On Friday, May 25, 2012, at 5:02 p.m., I received a request from Dr. Tom McCullough that he be allowed to use his accrued leave in lieu of serving a suspension without pay through the end of his contract, June 30, 2012. I had presented this very option to Dr. McCullough on Monday, May 14, 2012, even before he gave notice of his intent to retire, explaining that, in view of issues that had been developing throughout the school year, I felt the need to make an immediate change in the school administration. When Dr. McCullough refused this option and announced his retirement, I suspended him so I could proceed with the school's administrative changes.
I have granted Dr. McCullough's request subject to the understanding that he not be on the campus of SMMHS. Since HCDE would have paid Dr. McCullough for his accrued unused leave after his contract expired on June 30, 2012, this decision does not have any financial impact on the school system.
Some Signal Mountain parents say they're relieved that their principal now can retire without a blemished record.
On Saturday, Hamilton County Schools Superintendent Rick Smith reversed his decision to suspend Signal Mountain Middle/High Principal Tom McCullough, the latest action in a string of events stemming from a March senior trip.
The suspension was announced May 18. Within three days, parents had collected more than 700 online signatures asking Smith to reinstate McCullough. Though he will have to use his accrued leave time through the end of his contract on June 30, parents say they're pleased he'll retire with an unstained record.
"We are so very happy for Dr. McCullough. He's not going to end his time at Signal Mountain and Hamilton County under a cloud," said parent Leslie Smith, who started the online petition.
Parents said the latest decision seemed like a fair compromise for McCullough, who will be replaced by current Sale Creek Middle/High Principal Robin Copp.
"I hate that he loses any money on it, but I don't want him to go into retirement under a suspension," said parent Lisa Crowder. "I think the suspension was unnecessary and uncalled for. That was a big stickler for me -- he didn't need to end 42 years of education with a suspension."
Smith suspended McCullough without pay for his handling of accusations that teachers and students consumed alcohol during a trip to the Bahamas. The suspension came two days after McCullough announced he would retire June 30, ending 42 years in education.
McCullough declined Saturday to comment, and Smith could not be reached for comment.
In an email to school board members Saturday morning, Smith said McCullough may use his accrued leave time but must stay off the Signal Mountain campus.
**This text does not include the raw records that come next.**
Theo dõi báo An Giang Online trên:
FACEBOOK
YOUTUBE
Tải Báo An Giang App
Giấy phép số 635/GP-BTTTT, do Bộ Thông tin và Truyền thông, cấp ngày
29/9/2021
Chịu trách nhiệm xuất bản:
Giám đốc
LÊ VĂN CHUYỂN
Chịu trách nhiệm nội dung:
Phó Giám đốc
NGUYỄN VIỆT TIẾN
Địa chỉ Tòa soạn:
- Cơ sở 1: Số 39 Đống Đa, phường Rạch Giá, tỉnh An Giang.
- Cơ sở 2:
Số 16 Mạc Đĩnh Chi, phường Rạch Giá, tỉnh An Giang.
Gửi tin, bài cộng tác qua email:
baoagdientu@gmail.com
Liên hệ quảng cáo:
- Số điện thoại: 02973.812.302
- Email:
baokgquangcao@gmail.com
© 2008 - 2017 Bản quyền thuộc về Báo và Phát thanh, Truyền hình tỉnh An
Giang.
He said the reversal would have no financial impact because McCullough would have been paid anyway for his unused accrued leave.
School leaders disciplined 16 students for drinking on the March cruise, a trip that was approved by the school board. Later, a central office investigation concluded that all seven chaperones drank on the trip, though not around students.
Those implicated included counselors LeAnn Welch and Anne Cushing, Assistant Principal Jason McKinney, college adviser Sandy Mitchum, registrar Lizetta Paturalski, teacher Steve Redman and guidance counselor Leslie Sharpe.
Sharpe is the wife of Robert Sharpe, assistant superintendent of secondary education, who oversees all Hamilton County middle and high schools. Welch's husband, Signal Mountain dentist Jonathan Welch, is the only candidate for the District 2 school board seat in the August election.
McCullough wasn't on the trip, but he was criticized for mishandling the situation and not reporting it to the central office immediately.
In his initial letter suspending McCullough, Smith said the principal's "continued lack of regard for procedures and policy is troubling."
The state Board of Education moved to suspend all seven chaperones' licenses for one year. But after meeting with Smith and other local education officials, the sanctions were reduced.
While they're unsure if their petition influenced the decision, parents lauded the superintendent for his reversal, which treats McCullough with the respect they say he's earned.
"He's a fantastic educator, great person and a great human being," Crowder said. "That was why we did not want the suspension on his record. He really is a wonderful person."